Dive Brief:
- Merck KGaA and Pfizer have posted positive interim results on avelumab, their PD-L1 drug in development for treatment of Merkel cell carcinoma (MCC), a rare skin cancer with a 20% five-year survival rate.
- MCC is not only rare and deadly, but difficult to treat. The current standard of care is chemotherapy and surgery. There are no second-line treatment options.
- This candidate is the result of an $850 million agreement initiated between Merck KGaA and Pfizer in 2014. This deal involves testing Merck KGaA's pipeline of checkpoint inhibitors to develop potential candidates. Other drugs from Pfizer's oncology pipeline are also being tested as part of various combinations.
Dive Insight:
In the era of immuno-oncology and the cancer moonshot, collaboration and combination therapy are the two mantras of oncology drug development. And now that Roche's Tecentriq (atezolizumab) has joined the approved checkpoint inhibitors (for treatment of bladder cancer), the sense of momentum among this class of oncologics is increasing.
Enter the Merck KGaA/Pfizer team with avelumumb. In an interim study of avelumumab for MCC, 61 patients were tested. Of those patients, six (10%) had complete remission with no evidence of tumor, while 12 patients saw significant tumor shrinkage.
While this study was not placebo-controlled, and not powered to show significance, it shows efficacy in second-line treatment of MCC in a category where options are slim. Given the preliminary results, combination therapy in a larger, randomized, placebo-controlled trial could position this candidate for fast-tracking.

========================================================================

### TASK REQUIREMENTS
**A.** Answer these from the avelumab brief:
(i) What five-year survival rate is given for Merkel cell carcinoma?
(ii) In what year did Merck KGaA and Pfizer initiate their agreement?
(iii) How many patients in the interim study had complete remission?
**B.** Decide whether each statement agrees with the avelumab brief. Answer yes or no, and quote the words that settle it.
(i) The current standard of care for Merkel cell carcinoma is chemotherapy and surgery.
(ii) The interim study of avelumab was placebo-controlled.
(iii) Roche's Tecentriq was approved for treatment of lung cancer.
The entries play no part in this work.

========================================================================

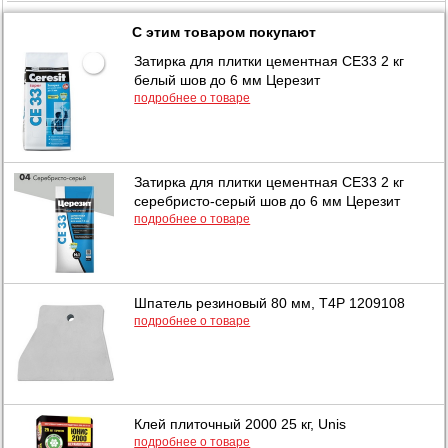
С этим товаром покупают
Затирка для плитки цементная CE33 2 кг
белый шов до 6 мм Церезит
подробнее о товаре
Затирка для плитки цементная CE33 2 кг
серебристо-серый шов до 6 мм Церезит
подробнее о товаре
Шпатель резиновый 80 мм, T4P 1209108
подробнее о товаре
Клей плиточный 2000 25 кг, Unis
подробнее о товаре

========================================================================

### ANSWERS FOR THE EXERCISE
**A.**
(i) 20%
(ii) 2014
(iii) Six (10%)

**B.**
(i) Yes: "The current standard of care is chemotherapy and surgery."
(ii) No: "While this study was not placebo-controlled"
(iii) No: "(for treatment of bladder cancer)"